Vic Strecher’s Keynote Brings Inspiration and… Spirituality?
“We expect people to see our health message, say ‘Aha! Thank you, I never knew that before,’ and then do what we want them to do.” A lot of heads in the audience nodded at this and other observations by Vic Strecher. His keynote speech got us asking big questions like:
- If all our models are about morbidity and mortality, how can we expect people to take a “health assessment” without it feeling like a “death assessment”?
- Research shows that we aren’t good at making healthy decisions when under heavy cognitive load. How can we ease that load to help make those choices easier?
- If affirming personal values like empathy helps us make better choices for our health, why do we keep asking people about their risk factors instead of their hopes and beliefs?
- How can new technology help add tools like motivational interviewing into digital health interventions?
We’re really excited to put some of these concepts into action in our work at CommunicateHealth… stay tuned.
Digital Media — The digital self, the earned conversation, and the meaningful relationship
A few thoughts from this panel:
- By adding values to our online identities, we’re beginning the process of self-affirmation discussed earlier by Vic Stretcher. How can digitizing the self help us get better at making difficult health choices?

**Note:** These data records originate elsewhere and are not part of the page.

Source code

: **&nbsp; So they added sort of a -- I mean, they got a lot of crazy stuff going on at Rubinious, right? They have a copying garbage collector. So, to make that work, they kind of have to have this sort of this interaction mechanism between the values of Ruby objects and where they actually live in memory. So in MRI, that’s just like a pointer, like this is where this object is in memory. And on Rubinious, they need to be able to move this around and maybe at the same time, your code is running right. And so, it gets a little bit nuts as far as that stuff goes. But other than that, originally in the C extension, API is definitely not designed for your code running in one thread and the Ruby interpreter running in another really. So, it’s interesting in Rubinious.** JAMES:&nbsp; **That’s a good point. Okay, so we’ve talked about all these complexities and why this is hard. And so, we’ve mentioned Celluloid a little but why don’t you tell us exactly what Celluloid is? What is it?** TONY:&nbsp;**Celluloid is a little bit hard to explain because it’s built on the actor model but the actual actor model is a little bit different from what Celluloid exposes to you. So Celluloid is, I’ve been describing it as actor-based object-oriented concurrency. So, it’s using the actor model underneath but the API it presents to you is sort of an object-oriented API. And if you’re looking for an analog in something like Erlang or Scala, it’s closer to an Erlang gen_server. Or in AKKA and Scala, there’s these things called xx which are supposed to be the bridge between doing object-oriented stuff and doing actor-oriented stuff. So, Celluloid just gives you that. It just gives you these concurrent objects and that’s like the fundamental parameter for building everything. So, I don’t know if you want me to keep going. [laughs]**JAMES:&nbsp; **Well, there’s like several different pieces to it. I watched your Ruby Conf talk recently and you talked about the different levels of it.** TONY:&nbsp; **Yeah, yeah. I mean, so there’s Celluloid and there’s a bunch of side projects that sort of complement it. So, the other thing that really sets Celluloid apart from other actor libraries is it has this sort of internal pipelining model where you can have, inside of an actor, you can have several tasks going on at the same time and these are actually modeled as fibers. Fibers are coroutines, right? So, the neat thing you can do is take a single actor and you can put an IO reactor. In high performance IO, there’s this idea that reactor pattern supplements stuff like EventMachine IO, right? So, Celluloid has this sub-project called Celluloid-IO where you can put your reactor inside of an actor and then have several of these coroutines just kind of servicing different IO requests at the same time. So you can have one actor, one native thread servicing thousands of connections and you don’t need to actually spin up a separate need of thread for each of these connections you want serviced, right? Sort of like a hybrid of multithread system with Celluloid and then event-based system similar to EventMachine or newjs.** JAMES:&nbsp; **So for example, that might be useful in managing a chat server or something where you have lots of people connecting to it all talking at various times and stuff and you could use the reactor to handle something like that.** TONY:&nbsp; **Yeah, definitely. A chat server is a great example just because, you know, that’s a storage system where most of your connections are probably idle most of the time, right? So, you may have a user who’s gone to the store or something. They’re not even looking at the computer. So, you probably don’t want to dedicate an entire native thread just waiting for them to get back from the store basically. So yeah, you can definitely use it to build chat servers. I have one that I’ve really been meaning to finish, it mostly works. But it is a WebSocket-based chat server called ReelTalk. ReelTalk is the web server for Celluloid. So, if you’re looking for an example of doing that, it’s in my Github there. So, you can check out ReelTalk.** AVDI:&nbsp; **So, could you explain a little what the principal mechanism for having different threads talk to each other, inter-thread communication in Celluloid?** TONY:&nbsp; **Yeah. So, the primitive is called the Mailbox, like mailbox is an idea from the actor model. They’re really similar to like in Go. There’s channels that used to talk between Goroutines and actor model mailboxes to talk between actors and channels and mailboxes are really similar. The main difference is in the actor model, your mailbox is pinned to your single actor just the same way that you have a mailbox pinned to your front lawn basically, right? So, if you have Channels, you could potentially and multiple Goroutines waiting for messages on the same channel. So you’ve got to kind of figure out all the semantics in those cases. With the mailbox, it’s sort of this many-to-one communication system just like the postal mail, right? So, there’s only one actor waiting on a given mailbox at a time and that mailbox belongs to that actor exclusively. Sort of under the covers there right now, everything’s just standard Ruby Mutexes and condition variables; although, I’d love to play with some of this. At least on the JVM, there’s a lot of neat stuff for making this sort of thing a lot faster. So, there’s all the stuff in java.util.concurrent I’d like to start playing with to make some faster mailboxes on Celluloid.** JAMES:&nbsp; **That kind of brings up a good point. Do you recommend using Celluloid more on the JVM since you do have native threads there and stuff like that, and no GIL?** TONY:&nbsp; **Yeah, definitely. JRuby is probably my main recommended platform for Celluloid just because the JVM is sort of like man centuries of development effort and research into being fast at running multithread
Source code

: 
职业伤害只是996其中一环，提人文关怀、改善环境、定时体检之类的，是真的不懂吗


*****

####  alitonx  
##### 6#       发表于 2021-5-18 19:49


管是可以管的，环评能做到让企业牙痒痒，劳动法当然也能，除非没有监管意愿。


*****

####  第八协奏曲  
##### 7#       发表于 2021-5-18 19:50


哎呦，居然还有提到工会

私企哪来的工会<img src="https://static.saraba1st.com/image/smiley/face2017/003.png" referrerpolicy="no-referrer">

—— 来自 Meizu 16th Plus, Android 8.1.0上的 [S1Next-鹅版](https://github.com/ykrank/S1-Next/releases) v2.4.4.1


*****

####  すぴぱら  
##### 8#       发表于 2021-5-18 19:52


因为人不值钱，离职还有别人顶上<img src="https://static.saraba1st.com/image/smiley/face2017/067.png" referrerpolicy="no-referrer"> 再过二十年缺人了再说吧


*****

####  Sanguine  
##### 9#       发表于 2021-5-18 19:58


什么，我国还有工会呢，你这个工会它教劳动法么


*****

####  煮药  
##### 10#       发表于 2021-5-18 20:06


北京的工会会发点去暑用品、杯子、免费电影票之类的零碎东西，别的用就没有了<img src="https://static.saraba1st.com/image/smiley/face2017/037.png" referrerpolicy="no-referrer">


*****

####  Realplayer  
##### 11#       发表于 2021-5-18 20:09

- We know that smokers stick with other smokers, and obese people tend to know other obese people. How can we reach key influencers in increasingly homogenized social groups?
- Nonverbal aspects of interpersonal communication can be integrated in digital communication. This means it’s more important than ever to design simple, welcoming products and tools. (And remember, simple tools help ease cognitive load!)
- How are readability, usability, and customization related to the credibility of our messages?
Ending with Innovation
The last speakers of the conference, Lawrence Swiader and Leigh Calabrese-Eck, shared interesting new campaigns that both try to change the tone of traditional health messaging to better connect with their audiences.
(And a good example of “tone fail”: Lawrence asks, “Why do the people on this vaginitis brochure look so… happy?”)
- Bedsider.org isn’t about what type of birth control is “right” — it’s about what type is right for you. We love IDEO’s work, and weren’t surprised to learn that a number of users were involved in the creation and development of the site and complementary materials (like the new app Booty Log).
- Eliza Corp. uses automated telephone calls with friendly, fun messages to engage people with their health insurance carriers. Themes include “Talk health to me, baby,” among others.
Hitting the right note with messaging was a big theme of this panel: is the slick, sexy look of Bedsider.org what a woman struggling with choices about birth control really wants to see? Is a “love letter from your heart” what a person wants to hear from their HMO? It sounds like these campaigns are striving to listen to their audiences and will continue to hone the content and style of their messages.
A huge thank you to Jay Bernhardt, the University of Florida, and everyone who was involved with this conference. It was a very special group of thinkers (and doers!).
Also, thanks to everyone who stopped by our booth to check out the conversation on the live Twitter feed, see some examples of our work, and take our daily poll (did you know that 8 out of 11 DHCX attendees want to get emails from their doctor in between visits?). We look forward to seeing you all again next year!